The key selling points, in general, are:

  - Choice.  Linux is about choice.  Of distributions, of vendors, of
    hardware, of architectures, of deployment models, of software.
    While there are certainly a set of generally favored configurations,
    if they don't suit your business/organizational needs, you can
    change them.  You're not stuck with a "single seamless integrated"
    solution -- or as they say in the Army:  one size fits none.  Fit
    your information systems to your business, not vice versa.

  - Low aquisition cost.  The software, by and large, _is_ freely
    available.  And while free-as-in-speech is what many people
    emphasize, I feel that free-as-in-beer matters too.

  - Easy replication.  Whether for additional rollouts, failover,
    redundancy, testing purposes, it's generally trivial from a
    procedural standpoint, and fully alloweed from a licensing
    standpoint, to clone or extend additional systems from an existing
    deployment.  No special tools or additional licensing required.

  - Security.  Operationally, there are far fewer security issues with
    Linux systems than legacy MS Windows systems.  Microsoft has been
    trying for years to promote FUD saying it ain't so, but that doesn't
    change the fact that there are far better tools to see what's
    running on a Linux system, to minimize what's running on a Linux
    system, and simply, to minimize what's on a system to reduce its
    exposure profile, in ways which simply aren't possible under legacy
    MS Windows.  Any boss, regardless of hair pointiness, is going to
    know about spyware and viruses.  These are simply not problems on
    the Linux side of the house[1].

  - Flexibility.  You can deploy Linux as workstations or servers, as
    thin clients, as mixed-model deployments (eg:  NFS mounted /usr and
    /home), on a wide range of hardware.  Often you can retain existing
    hardware otherwise long past its useful life, though you may want to
    upgrade some components (video and NIC being the most likely).
    That's a $10 - $50 investment in extending equipment life for years.
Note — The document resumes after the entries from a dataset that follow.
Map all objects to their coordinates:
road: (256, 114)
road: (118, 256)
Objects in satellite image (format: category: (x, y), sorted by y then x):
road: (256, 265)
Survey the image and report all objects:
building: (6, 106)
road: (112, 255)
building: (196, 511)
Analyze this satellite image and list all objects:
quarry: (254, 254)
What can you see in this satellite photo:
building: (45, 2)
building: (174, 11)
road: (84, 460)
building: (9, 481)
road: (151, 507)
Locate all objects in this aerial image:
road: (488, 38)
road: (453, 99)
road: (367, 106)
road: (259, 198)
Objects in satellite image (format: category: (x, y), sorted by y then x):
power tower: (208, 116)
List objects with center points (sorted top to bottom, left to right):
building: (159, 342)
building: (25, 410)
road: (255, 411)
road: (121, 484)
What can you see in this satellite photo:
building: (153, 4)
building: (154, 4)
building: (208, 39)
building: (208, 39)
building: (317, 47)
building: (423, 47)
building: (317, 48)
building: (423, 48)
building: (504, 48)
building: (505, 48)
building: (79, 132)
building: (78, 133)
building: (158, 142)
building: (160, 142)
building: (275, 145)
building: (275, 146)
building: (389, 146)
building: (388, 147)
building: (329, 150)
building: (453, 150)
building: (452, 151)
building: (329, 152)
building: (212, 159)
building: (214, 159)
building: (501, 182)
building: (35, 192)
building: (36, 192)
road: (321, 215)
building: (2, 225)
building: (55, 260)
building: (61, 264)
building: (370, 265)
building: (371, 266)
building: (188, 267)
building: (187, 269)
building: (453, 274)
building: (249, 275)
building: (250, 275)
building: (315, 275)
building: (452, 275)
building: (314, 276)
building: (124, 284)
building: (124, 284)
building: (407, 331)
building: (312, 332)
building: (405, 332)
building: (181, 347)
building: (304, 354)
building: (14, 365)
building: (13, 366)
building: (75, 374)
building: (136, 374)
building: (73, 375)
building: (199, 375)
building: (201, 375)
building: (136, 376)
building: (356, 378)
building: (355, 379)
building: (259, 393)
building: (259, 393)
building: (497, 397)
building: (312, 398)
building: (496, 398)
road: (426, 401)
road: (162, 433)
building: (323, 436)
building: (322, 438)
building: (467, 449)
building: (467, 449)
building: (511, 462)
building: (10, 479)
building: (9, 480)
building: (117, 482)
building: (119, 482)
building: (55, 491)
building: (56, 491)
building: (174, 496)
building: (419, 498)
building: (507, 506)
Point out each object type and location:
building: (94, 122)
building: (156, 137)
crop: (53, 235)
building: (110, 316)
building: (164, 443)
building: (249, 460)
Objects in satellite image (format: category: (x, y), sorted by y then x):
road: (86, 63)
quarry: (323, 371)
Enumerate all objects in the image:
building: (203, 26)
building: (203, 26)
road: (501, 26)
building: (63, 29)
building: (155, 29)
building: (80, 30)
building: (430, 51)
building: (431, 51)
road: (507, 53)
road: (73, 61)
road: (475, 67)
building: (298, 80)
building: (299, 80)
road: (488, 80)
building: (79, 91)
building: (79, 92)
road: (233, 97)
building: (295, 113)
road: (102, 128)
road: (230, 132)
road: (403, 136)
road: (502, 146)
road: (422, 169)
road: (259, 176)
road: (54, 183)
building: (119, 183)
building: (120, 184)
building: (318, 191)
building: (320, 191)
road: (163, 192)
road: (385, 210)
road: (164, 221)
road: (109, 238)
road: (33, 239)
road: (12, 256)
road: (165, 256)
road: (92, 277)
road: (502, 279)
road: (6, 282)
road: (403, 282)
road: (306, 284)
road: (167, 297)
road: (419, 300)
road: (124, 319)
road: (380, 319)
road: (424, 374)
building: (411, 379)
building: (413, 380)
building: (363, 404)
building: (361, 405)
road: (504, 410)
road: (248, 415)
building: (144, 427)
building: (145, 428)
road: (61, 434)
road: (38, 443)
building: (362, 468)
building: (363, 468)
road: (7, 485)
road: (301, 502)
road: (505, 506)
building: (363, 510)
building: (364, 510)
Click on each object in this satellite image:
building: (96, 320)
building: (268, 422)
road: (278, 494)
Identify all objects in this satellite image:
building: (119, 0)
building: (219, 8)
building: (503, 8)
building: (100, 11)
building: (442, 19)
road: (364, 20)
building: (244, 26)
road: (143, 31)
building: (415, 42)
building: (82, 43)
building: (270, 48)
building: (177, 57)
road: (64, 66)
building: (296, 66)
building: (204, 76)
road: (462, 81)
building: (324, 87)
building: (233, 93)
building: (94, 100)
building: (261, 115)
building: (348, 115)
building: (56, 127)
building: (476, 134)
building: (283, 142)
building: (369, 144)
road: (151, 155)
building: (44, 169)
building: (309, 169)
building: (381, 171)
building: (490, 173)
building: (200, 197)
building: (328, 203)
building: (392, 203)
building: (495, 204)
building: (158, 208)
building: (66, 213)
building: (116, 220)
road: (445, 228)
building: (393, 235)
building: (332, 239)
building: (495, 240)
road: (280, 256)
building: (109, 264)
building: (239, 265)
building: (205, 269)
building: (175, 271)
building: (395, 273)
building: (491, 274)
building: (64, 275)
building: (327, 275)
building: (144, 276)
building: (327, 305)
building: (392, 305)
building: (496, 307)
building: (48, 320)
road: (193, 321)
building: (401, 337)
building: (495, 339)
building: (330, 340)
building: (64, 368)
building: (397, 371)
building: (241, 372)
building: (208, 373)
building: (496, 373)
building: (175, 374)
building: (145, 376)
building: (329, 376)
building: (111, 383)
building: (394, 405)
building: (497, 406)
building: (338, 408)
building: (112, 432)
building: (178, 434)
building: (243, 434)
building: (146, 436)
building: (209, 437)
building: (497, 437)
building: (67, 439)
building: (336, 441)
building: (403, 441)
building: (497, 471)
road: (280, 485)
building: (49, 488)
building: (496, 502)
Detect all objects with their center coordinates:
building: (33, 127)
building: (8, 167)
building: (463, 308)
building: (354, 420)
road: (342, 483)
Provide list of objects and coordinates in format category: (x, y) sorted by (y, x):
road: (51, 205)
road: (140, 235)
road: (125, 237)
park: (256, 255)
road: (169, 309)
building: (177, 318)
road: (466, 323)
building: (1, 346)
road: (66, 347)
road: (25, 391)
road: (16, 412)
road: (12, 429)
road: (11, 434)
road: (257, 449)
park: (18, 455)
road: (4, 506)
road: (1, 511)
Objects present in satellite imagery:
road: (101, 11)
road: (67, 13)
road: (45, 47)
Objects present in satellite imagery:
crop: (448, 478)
  - Capability.  Between available software, scalability, access, and
    local customization, there's little that Linux cannot do, and
    virtually no imposed artificial limits.  If you can identify
    *specific* legacy needs which aren't met by Linux, then by all means
    deploy legacy OSs to deal with them.  Otherwise, look at a
    transition plan involving incremental migration.  For servers, that
    means services moved one at a time to a Linux system and checking
    for any incompatibilities resulting.  For desktops, it means
    breaking your Microsoft dependency cycle with apps such as
    OpenOffice, Mozilla, and the GIMP, and transitioning a few key power
    users to a part-time remote desktop (Cygwin's X server is very
    useful for this), before making a complete cutover.  Remote access,
    WINE, Crossover Office, and VMWare can patch in as needed, but
    you'll find those needs are likely few.  The really key ingredients
    are planning, time, and selling the upside.


 
Peace.

--------------------
Notes:

1.  Though as I've said before and I'll say again, this isn't something
    we want to be *too* smug about.  Though much of this is due to the
    Linux/Unix architecture and security model which prevents ordinary
    users from writing to system files and directories, it's also
    dependent on applications being written in sane ways, such that they
    don't arbitrarially execute (or allow execution) of untrusted
    programs.  Still, the highly modular structure of Linux/Unix means
    that you're far less likely to be stuck with single-source, take-it-
    or-leave-it spaghettiware which tangles functionality deeply between
    what should be wholly independent and features.

-- 
Karsten M. Self <karsten at linuxmafia.com>        http://linuxmafia.com/~karsten
    Ceterum censeo, Caldera delenda est.